Short exercise 1: Which novel does the blog post on dark stories quote from?

Document passage:
****

Through the Prism

After passing through the prism, each refraction contains some pure essence of the light, but only an incomplete part. We will always experience some aspect of reality, of the Truth, but only from our perspectives as they are colored by who and where we are. Others will know a different color and none will see the whole, complete light. These are my musings from my particular refraction.

11.03.2014

An Inoculation Against the Darkness


A few posts back, I shared quotes from The Storied Life of A.J. Fikry, by Gabrielle Zevin, including this one about the protagonist finding another character attractive because her favorite short story is so dark:
It's Amy's favorite. (She seems so sweet on the surface, no?) Amy and I do not always have the exact same taste in things, but this I like.

When she told me it was her favorite, it suggested to me strange and wonderful things about her character that I had not guessed, dark places that I might like to visit.

People tell boring lies about politics, God, and love. You know everything you need to know about a person from the answer to the question, What is your favorite book?
I don't do much in the way of true horror, either movies or books, but I have always very much been drawn to stories that are dark. Though there can be crossover, it's not about gore or shocking, suspenseful fear or the details of dastardly deeds, but about atmosphere and anxiety. It's about exploring, without going too deeply, the darkness within each of us and the potential ways it might creep out if not dealt with in healthy ways. Insight--and growth--can be gained from facing this truth.

****

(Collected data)
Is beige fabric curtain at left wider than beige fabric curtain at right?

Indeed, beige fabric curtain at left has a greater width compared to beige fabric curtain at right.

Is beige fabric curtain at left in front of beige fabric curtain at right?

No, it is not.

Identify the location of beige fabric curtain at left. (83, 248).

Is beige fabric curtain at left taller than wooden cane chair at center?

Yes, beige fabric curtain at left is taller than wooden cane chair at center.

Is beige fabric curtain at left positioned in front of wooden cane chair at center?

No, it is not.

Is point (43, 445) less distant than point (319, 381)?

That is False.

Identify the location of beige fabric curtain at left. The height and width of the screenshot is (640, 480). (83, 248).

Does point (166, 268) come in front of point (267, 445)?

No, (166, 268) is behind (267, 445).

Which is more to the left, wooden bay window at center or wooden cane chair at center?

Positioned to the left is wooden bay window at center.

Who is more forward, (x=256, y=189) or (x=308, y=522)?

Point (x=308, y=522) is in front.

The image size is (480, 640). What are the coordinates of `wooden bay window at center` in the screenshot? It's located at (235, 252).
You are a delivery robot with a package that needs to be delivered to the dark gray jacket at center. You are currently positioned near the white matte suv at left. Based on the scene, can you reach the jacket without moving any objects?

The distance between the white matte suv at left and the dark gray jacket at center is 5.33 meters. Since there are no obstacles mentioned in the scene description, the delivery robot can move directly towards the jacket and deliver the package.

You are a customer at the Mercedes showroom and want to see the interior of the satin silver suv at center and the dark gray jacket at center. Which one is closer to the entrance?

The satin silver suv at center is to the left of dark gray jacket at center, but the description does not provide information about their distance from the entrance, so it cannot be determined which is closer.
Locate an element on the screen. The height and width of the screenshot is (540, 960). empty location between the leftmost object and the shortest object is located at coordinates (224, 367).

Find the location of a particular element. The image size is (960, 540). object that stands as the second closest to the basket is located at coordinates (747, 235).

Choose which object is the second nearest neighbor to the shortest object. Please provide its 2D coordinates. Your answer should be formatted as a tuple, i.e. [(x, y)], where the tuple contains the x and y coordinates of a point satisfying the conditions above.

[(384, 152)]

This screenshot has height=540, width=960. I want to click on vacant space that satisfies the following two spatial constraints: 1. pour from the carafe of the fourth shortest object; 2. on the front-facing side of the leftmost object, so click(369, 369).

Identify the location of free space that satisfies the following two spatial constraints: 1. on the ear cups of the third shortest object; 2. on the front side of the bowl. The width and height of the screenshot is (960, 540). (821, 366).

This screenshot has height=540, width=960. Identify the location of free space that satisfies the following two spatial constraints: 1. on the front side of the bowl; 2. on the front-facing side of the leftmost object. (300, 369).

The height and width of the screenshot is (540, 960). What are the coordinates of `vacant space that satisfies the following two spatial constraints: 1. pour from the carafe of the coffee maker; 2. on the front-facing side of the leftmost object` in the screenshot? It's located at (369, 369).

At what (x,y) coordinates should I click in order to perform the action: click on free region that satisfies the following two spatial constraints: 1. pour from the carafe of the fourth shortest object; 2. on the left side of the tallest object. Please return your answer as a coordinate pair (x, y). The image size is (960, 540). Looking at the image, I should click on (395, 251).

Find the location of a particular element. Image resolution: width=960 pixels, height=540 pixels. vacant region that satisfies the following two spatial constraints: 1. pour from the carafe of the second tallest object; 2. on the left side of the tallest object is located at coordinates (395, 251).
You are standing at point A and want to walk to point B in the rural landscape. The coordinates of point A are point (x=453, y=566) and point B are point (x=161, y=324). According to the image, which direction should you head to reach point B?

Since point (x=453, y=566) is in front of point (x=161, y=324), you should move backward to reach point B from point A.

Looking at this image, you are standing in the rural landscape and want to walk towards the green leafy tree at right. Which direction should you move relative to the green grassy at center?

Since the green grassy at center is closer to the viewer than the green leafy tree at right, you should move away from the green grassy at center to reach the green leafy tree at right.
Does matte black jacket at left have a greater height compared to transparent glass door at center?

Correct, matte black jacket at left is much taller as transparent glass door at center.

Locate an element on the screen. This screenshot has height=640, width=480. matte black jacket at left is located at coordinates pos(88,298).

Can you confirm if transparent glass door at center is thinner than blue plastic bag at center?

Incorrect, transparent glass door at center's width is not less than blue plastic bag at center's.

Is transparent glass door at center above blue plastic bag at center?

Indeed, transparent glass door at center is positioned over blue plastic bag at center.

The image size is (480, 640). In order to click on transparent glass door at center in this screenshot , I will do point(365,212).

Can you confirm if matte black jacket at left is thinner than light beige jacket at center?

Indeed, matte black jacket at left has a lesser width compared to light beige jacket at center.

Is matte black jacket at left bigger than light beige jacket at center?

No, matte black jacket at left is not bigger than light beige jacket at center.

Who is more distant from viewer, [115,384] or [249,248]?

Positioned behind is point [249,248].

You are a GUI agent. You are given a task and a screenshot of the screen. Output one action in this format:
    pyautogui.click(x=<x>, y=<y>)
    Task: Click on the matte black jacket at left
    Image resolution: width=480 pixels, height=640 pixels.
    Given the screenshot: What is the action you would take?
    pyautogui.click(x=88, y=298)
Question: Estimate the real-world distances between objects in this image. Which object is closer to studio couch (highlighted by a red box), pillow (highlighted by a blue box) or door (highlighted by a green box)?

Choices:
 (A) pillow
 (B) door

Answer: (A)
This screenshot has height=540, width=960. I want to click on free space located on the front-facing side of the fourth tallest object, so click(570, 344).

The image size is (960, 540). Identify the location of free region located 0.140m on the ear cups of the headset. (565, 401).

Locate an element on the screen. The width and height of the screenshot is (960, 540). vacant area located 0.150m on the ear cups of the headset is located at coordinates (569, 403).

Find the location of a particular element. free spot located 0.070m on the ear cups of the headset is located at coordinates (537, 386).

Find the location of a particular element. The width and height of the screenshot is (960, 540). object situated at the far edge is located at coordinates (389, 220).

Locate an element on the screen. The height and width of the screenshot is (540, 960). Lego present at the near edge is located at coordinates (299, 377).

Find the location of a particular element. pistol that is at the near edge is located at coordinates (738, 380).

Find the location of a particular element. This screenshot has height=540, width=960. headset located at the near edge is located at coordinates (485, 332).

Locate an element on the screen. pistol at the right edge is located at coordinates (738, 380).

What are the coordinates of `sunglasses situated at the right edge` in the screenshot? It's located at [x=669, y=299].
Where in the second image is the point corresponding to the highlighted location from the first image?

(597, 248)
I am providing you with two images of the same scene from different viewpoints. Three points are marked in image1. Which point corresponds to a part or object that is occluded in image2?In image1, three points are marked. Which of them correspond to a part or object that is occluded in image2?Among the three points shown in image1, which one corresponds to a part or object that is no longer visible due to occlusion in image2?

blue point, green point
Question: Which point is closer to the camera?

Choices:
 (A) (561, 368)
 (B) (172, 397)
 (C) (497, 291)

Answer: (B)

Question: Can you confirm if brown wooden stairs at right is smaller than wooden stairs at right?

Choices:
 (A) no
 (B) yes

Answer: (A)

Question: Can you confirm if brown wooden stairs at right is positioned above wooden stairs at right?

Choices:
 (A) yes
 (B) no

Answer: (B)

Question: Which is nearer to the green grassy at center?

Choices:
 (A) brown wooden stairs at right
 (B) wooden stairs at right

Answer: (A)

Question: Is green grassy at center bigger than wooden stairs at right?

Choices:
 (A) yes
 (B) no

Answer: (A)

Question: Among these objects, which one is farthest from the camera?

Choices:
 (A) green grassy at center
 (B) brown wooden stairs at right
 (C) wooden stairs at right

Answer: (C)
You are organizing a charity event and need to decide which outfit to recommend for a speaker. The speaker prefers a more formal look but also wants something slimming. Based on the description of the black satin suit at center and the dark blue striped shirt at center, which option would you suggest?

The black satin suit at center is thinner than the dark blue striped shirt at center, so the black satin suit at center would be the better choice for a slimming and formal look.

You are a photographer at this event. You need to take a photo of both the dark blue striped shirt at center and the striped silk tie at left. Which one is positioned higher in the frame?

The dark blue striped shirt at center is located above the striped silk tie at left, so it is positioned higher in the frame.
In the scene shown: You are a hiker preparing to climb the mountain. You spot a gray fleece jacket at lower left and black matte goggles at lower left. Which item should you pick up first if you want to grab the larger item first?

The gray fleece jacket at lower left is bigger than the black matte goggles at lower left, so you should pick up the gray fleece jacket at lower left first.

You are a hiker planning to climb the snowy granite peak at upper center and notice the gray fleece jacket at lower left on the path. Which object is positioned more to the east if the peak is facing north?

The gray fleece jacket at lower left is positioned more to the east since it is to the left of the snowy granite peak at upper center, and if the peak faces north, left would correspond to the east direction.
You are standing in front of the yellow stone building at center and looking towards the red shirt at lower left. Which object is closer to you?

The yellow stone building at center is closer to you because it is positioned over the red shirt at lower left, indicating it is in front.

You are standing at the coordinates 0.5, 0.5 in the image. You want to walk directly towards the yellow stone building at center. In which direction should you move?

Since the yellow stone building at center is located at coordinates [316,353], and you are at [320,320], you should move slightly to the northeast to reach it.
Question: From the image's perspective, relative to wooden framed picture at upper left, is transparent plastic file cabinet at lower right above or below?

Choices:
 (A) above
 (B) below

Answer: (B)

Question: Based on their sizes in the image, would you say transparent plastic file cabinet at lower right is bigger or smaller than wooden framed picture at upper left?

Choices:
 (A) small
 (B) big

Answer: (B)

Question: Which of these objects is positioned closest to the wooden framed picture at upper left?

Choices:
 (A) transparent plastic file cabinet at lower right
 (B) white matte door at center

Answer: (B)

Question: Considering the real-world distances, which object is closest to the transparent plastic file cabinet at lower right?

****

Short exercise 2: Count the lines of the records that contain the string "stone". Reply with the number alone.

Written solution 1: The Storied Life of A.J. Fikry, by Gabrielle Zevin.

Written solution 2: 4